# 69 GTO 12-bolt driveshaft



## liljohn442 (Sep 9, 2010)

I have a '69 GTO with a Pontiac 400 TH-400 transmission and I have just recently purchased a 12-bolt rear end out of a '69 Cutlass. I am wondering if I need to get my driveshaft shortened of if I should just buy a new one?


----------



## BearGFR (Aug 25, 2008)

You could always just try it and see if it fits. It might be close. Make sure the yoke on the 12 bolt is the same size/shape in all respects as the original. Also... you said "12 bolt out of a 69 Cutlass". 

Hate to be the one to break it to you but there's a good chance that's not a 'real' 12-bolt. The number of bolts on the rear cover mean nothing --- what counts is the number of bolts inside securing the ring gear to the carrier. There were some GM 10-bolt rears made in that time frame (usually found on Oldsmobile and Buick) that had 12-bolt rear covers on them. I've got one in my spare parts pile, or did at one time.

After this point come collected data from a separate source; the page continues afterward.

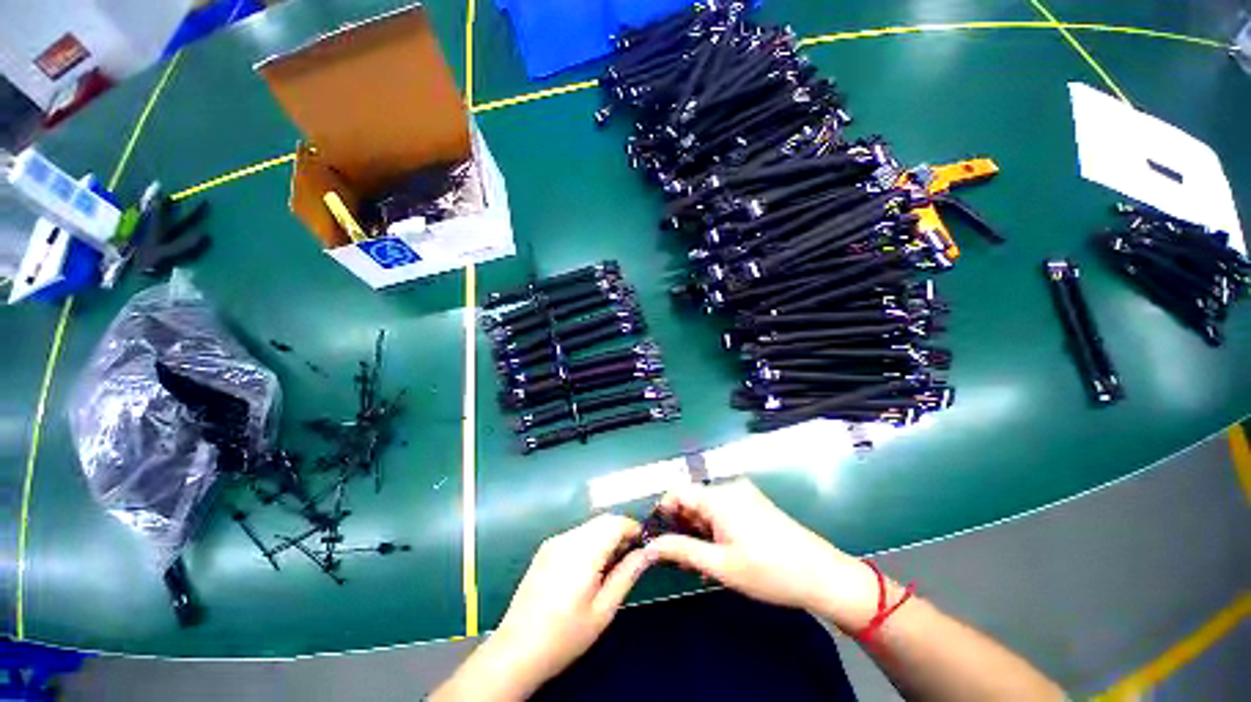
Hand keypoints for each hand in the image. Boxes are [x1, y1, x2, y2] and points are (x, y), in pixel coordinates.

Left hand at [442, 514, 651, 699]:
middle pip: (603, 520)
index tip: (643, 545)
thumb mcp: (604, 610)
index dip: (633, 528)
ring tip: (609, 565)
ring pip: (589, 526)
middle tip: (629, 557)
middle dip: (620, 531)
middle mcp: (568, 538)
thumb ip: (627, 574)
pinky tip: (587, 567)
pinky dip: (589, 541)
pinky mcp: (545, 549)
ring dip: (605, 536)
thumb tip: (647, 552)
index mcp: (584, 551)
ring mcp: (554, 542)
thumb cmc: (566, 635)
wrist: (517, 650)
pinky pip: (575, 534)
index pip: (616, 523)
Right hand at [645, 479, 887, 630]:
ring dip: (699, 531)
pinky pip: (723, 510)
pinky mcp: (754, 503)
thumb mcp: (721, 565)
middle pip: (693, 500)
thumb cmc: (769, 571)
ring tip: (703, 564)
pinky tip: (721, 555)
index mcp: (719, 497)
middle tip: (682, 560)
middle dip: (682, 526)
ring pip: (707, 507)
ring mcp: (744, 494)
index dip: (663, 512)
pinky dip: (715, 528)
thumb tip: (649, 547)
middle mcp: (730, 488)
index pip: (677, 492)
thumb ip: (682, 550)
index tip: (659, 538)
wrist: (823, 576)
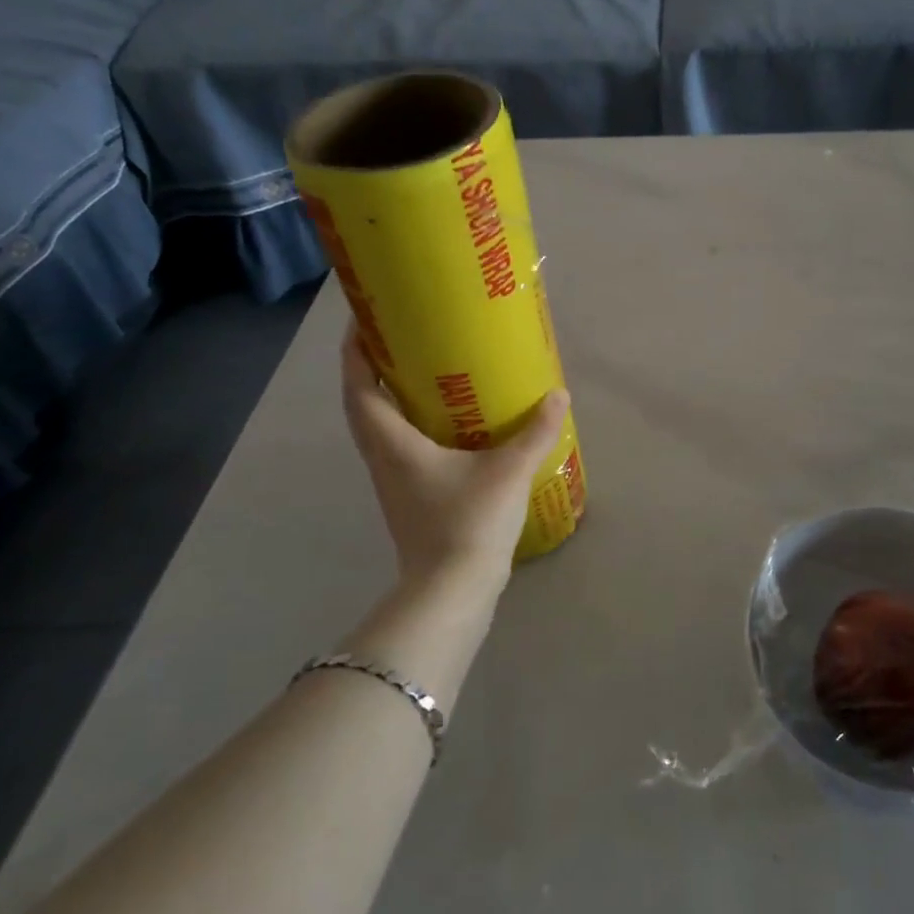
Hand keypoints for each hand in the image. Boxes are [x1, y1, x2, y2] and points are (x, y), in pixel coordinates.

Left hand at [341, 322, 569, 591]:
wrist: (452, 592)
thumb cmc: (470, 523)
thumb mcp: (509, 471)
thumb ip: (536, 431)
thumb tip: (558, 394)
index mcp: (394, 444)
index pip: (359, 389)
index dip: (355, 354)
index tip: (363, 321)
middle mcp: (383, 459)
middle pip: (363, 406)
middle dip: (371, 370)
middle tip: (400, 341)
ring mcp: (393, 483)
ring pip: (379, 430)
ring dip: (389, 400)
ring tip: (422, 375)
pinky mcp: (409, 500)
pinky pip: (399, 449)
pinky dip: (409, 427)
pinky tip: (447, 426)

You should be able to research it on the net, or pull the cover and count ring gear bolts.

Bear


----------



## Rukee (Feb 8, 2007)

You might be able to get by with just a conversion u-joint.
And if you pull the cover, set the axle tubes on some jack stands with the yoke facing down and then when you pull the cover you won't lose the fluid.


----------